Digitalis has been used in the treatment of heart failure since 1785. It was thought for many years that its efficacy was due to its positive inotropic effect. This may not be the case. Cardioprotection in both rat and rabbit is seen with concentrations of ouabain that have no inotropic effect.

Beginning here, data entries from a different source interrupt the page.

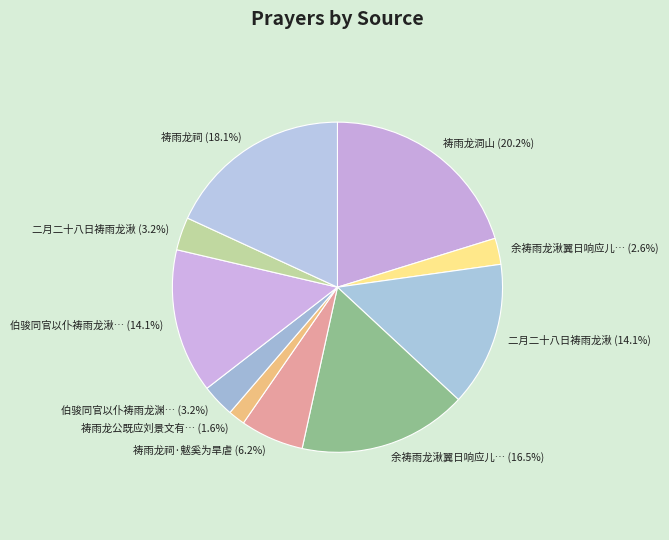

How many segments does this pie chart have?

10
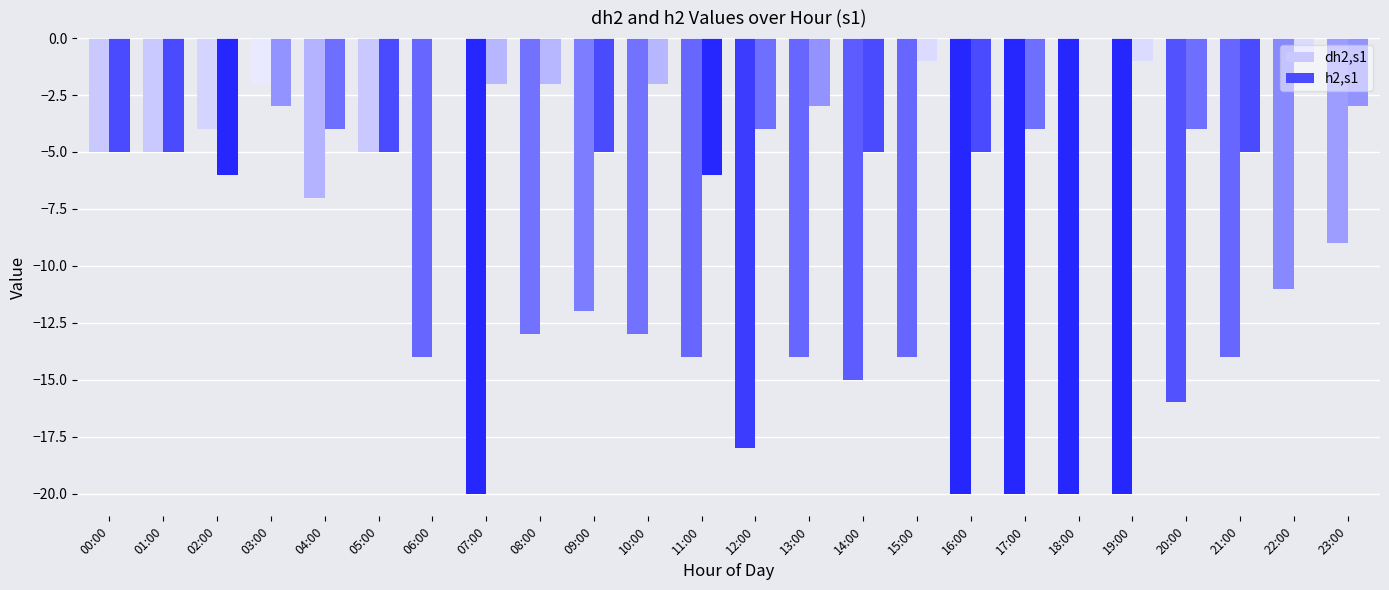

How many categories are shown in the chart?

24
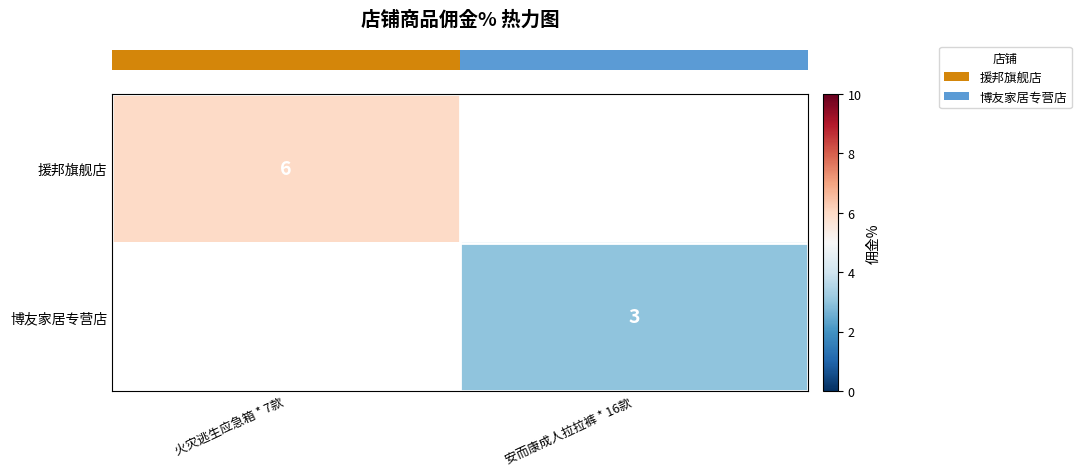

What is the minimum value shown in the chart?

3.0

  1. Pasdois P, Beauvoit B, Costa AD, Vinassa B, Tariosse L, Bonoron-Adèle S, Garlid KD, Dos Santos P (2007) Sarcoplasmic ATP-sensitive potassium channel blocker HMR1098 protects the ischemic heart: implication of calcium, Complex I, reactive oxygen species and mitochondrial ATPsensitive potassium channel. J Mol Cell Cardiol 42: 631-642.
  2. Garlid KD, Costa AD, Quinlan CL, Pierre SV, Dos Santos P (2009) Cardioprotective signaling to mitochondria. J Mol Cell Cardiol 46: 858-866. Open Access

Keywords: Na/K ATPase, Signaling, Ouabain, Cardioprotection, p38 MAPK, Digitalis


Stress:Ischemia-reperfusion  Organism: Rat  Tissue;cell: Heart  Preparation: Intact organ, Isolated mitochondria 

Affiliations and author contributions

Anders O Garlid, Keith D Garlid

Department of Biology, Portland State University, Portland, Oregon, USA; Email:

Figure 1

Signaling pathway

Signaling to mitochondria via signalosome. Upon binding to their respective receptors, bradykinin and ouabain trigger formation of caveolar signaling platforms that are encapsulated in signalosomes. Signalosomes bind to and phosphorylate mitochondrial outer membrane (mtOM; MOM) receptors via specific terminal kinases. This causes the signal to be transmitted across the mtOM and intermembrane space, to PKCε1 on the mitochondrial inner membrane and trigger the intramitochondrial signaling pathway, leading to activation of PKCε2 and inhibition of mtPT. The terminal kinase of the bradykinin signalosome is PKG, which phosphorylates a mtOM receptor (R1) of unknown identity. The terminal kinases of the ouabain signalosome are Src and PKCe acting in concert to phosphorylate a mtOM p38MAPK.